UNO SCHERZO
di Gino Lamartina
La grande guerra era finita, i soldati che non
erano caduti al fronte erano tornati; ma al paese non si vedevano compensi ai
sacrifici sostenuti, se si esclude una magra soddisfazione per la vittoria
conseguita, insieme con la commozione quando la banda intonava l’inno del Piave.
Nulla era cambiato; la situazione economica si era fatta più pesante; si
stentava a trovare lavoro e si ripresentavano i problemi di ogni giorno, che
erano per i più quelli della sopravvivenza. L’economia italiana subiva le conseguenze
delle enormi perdite di ricchezza e di sangue che era costato l’immane
conflitto e non si sarebbe sollevata per molti decenni a venire. Anche al paese
l’attenzione della gente era dirottata su questioni di ordine territoriale, di
diritti negati e di prestigio internazionale; ma ingiustizie sociali,
privilegi e soprusi permanevano e preparavano il terreno per l’avventura
fascista. Eppure l’euforia della pace si era diffusa dappertutto; la vita
prendeva il sopravvento e la gente ignara del futuro tornava a respirare e a
sorridere.
I miei genitori animavano frequenti riunioni tra parenti e
amici con la musica e col canto. Nella loro casa, ma più ancora in quella dello
zio Gaetano, che possedeva un grammofono (cosa rarissima) si facevano serate
musicali in cui si ballava e si cantava e si dimenticavano preoccupazioni e
affanni. Intervenivano bravi suonatori di mandolino come lo zio Cristofero e
più ancora lo zio Filippeddu che aveva insegnato a suonare lo strumento anche a
mia madre; venivano anche vari suonatori di chitarra che si affiancavano a mio
padre.
Don Umberto Longo, giovane prete alto e aitante con una bella
voce di tenore, era vicino di casa e sentiva gli echi di quell’allegria. Aveva
una sorella afflitta da crisi depressiva, da quando il suo fidanzato era stato
dato per disperso in guerra, e faceva temere che potesse smarrire il senno.

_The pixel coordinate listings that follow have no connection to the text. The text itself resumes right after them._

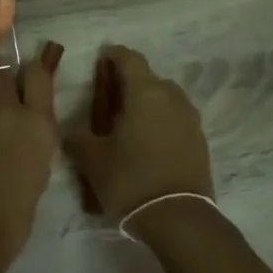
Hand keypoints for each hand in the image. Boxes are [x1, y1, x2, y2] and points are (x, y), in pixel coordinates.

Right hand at [65, 46, 213, 218]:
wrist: (177, 217)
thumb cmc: (130, 178)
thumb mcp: (92, 159)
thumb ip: (78, 138)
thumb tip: (72, 133)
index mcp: (145, 92)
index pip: (130, 59)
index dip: (114, 55)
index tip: (102, 58)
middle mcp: (172, 98)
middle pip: (149, 79)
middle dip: (130, 83)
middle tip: (109, 99)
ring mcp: (190, 120)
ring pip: (165, 100)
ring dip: (147, 104)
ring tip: (128, 123)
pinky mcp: (200, 142)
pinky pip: (176, 121)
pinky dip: (160, 123)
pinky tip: (146, 144)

Perciò il fratello faceva di tutto per distrarla e spesso chiedeva a mia madre
di invitarla a partecipare a quelle serate; ma inutilmente: non riusciva a
strapparla dalla casa e dalla malinconia. Finché una sera si decise ad accompagnarla
lui e, per invogliarla a deporre il velo della tristezza, si mise a ballare
anche lui. Mia madre per farla sorridere pensò ad uno scherzo. Si mise
segretamente d’accordo con suo fratello, lo zio Luigino, che si prestò subito
al gioco. Don Umberto aveva lasciato appesi presso la porta mantello e
cappello; lo zio, senza farsene accorgere, li prese e uscì dalla stanza.
Proprio nel bel mezzo della festa, mentre il prete ballava e cantava col suo
vocione, si sentirono dei colpi secchi alla porta. Mia madre andò ad aprire e
disse a voce alta: - Mi benedica, reverendo parroco! E subito apparve chiuso
nel mantello e nascosto dal cappello lo zio che assomigliava nella statura al
parroco Magno, severo moralista, già segretario particolare del Vescovo e suo
vicario al paese.
A quella apparizione inattesa si fece silenzio e tutti smisero di ballare; anche don Umberto vide, ebbe un tuffo al cuore e rimase di ghiaccio. Come avrebbe giustificato la sua presenza lì, tra ragazze e signore, in mezzo a una festa di danze e canti mondani?
Ma quando lo zio si tolse il
cappello e mia madre scoppiò a ridere, egli ebbe la forza di dire: — Che vi
mangino i cani! e andò ad accasciarsi su una sedia, visibilmente distrutto.
Mia madre fu quasi pentita per
questa reazione imprevista e si rasserenò solo quando anche il prete fu
travolto dalla risata generale, su cui risuonava alta la sua voce.